Yes, it was my retribution. She had finished a draft of her ‘Life,’ as she kept calling it, the biography of her husband. There was no escape. I had to explain to Margaret, who gave a snort of laughter, then, composing her face, told me sternly how fortunate I was to be in on the beginning of a masterpiece. I had to follow Mrs Henneker into the library. Would I prefer her to read the manuscript aloud to me? I thought not. She looked disappointed. She took a chair very close to mine, watching my face with inflexible attention as I turned over the pages.

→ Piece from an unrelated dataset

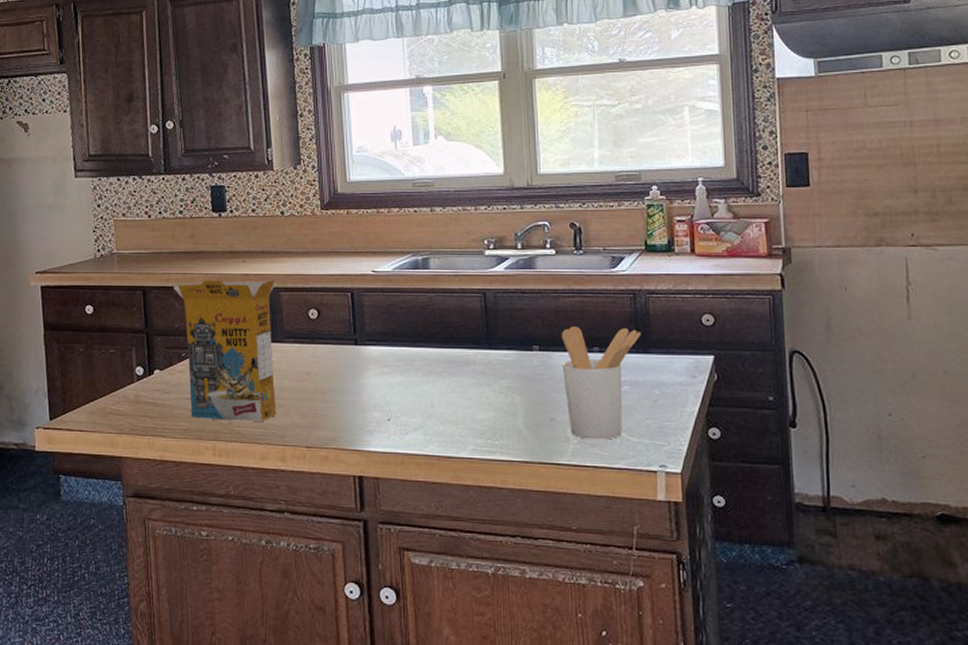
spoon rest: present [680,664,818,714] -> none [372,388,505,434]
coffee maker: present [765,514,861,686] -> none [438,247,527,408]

To my consternation, it was a good deal better than I had expected. When she wrote, she didn’t fuss, she just wrote. That I might have reckoned on: what I hadn’t, was that she and her husband had adored each other. She did not find this in the least surprising, and as she wrote, some of it came through.

This was a real love-story, I tried to tell her. The valuable things in the book were there. So she ought to play down the injustices she believed him to have suffered, her own estimate of what ought to have happened to him. I didn’t say, but I thought I might have to, that she wasn’t being over-wise in telling us that as a fighting commander he was in the class of Nelson, as a naval thinker not far behind Mahan, as a moral influence comparable with Einstein — if she wanted us to believe that as a husband, he was as good as Robert Browning.

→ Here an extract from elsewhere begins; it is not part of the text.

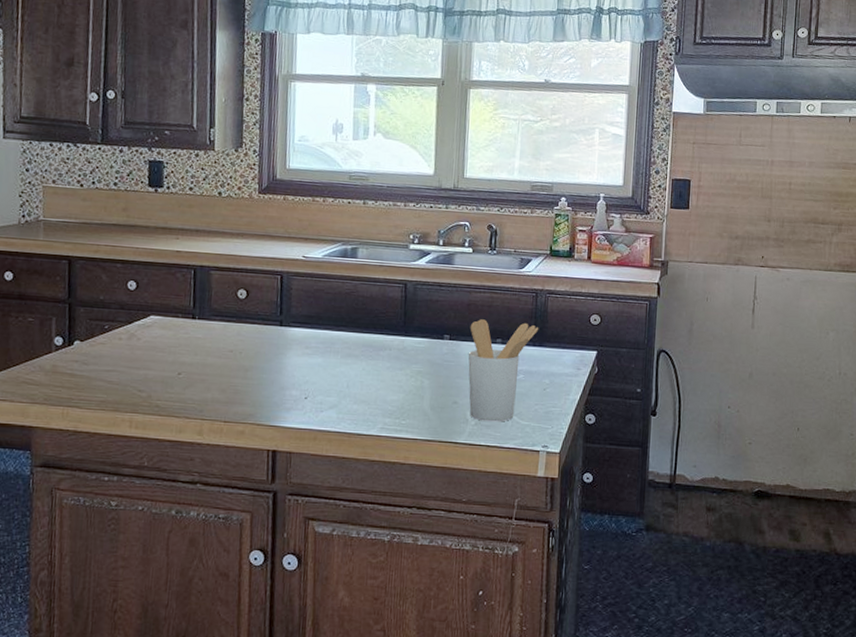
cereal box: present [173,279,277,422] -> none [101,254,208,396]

I had spoken gently, or at least, I had intended to. Mrs Henneker brooded. She stared at me. It was near dinner time, I said, and we had left ourselves only a quarter of an hour to dress. In a stately fashion, Mrs Henneker inclined her head. She had not thanked me for my suggestions, much less commented upon them.

At the dinner table, she was still brooding. She was too much preoccupied to speak to me. When Arthur, accomplished with elderly matrons, took time off to be polite to her, he did not get much further. At last, after the fish, she burst out, not to either of us, but to the table at large: ‘I suppose I must be old-fashioned!’

She had spoken so loudly, so furiously, that everyone attended.

In her briskest tone, Diana said: ‘What is it, Kate?’

‘I believe in happy marriages. I was happy with my husband and I don’t mind anyone knowing it. But my neighbour—’ she meant me, she was speaking with unconcealed distaste — ‘tells me that I mustn’t say so.’

For an instant I was put out. This was what came of giving literary advice. I should never persuade her, nor presumably anyone else, that I had said the exact opposite.

She was put out too. She was indifferent to anyone round her. She said, ‘Doesn’t anyone nowadays like being married, except me?’

The table was quiet. Roger knew about Monty’s state: so did Caro. So did Margaret. I could not prevent my glance deviating towards him. Nor, in that quiet and undisciplined instant, could others. He was sitting with his eyes open and meaningless, his mouth also open: he looked more childlike than clever, foolish, a bit of a clown.

It was Caro who cracked the silence. Her colour had risen. She called out, just like someone offering a bet: ‘Damn it, most of us do our best, don’t we?’ She was teasing Margaret and me, each of whom had been married twice. She laughed at Arthur and Hermione Fox. They had plenty of time ahead, she said, they probably wouldn’t do any better than we had all done.

Arthur gave a creaking laugh. If Caro had been his own age, she would have known exactly how much he fought shy of getting married; she would have had it out of him. He wouldn’t have cared. For some, the flash of sympathy between them was a relief.

Except that, for some moments yet, Monty Cave sat with his clown’s face. Then his expression, and those of the rest of us, became disciplined again.

With one exception, that Margaret and I speculated about. At the head of her own table, Diana was crying. Even when she gave us orders about how long to stay over the port, the tears returned. When we were alone in our bedroom, Margaret and I talked about it. Yes, she had behaved much as usual after dinner; she still sounded like a curious mixture of Becky Sharp and a good regimental officer keeping us all on our toes. We both knew that her marriage to Skidmore was supposed to have been an abnormally happy one. Was that why she had cried?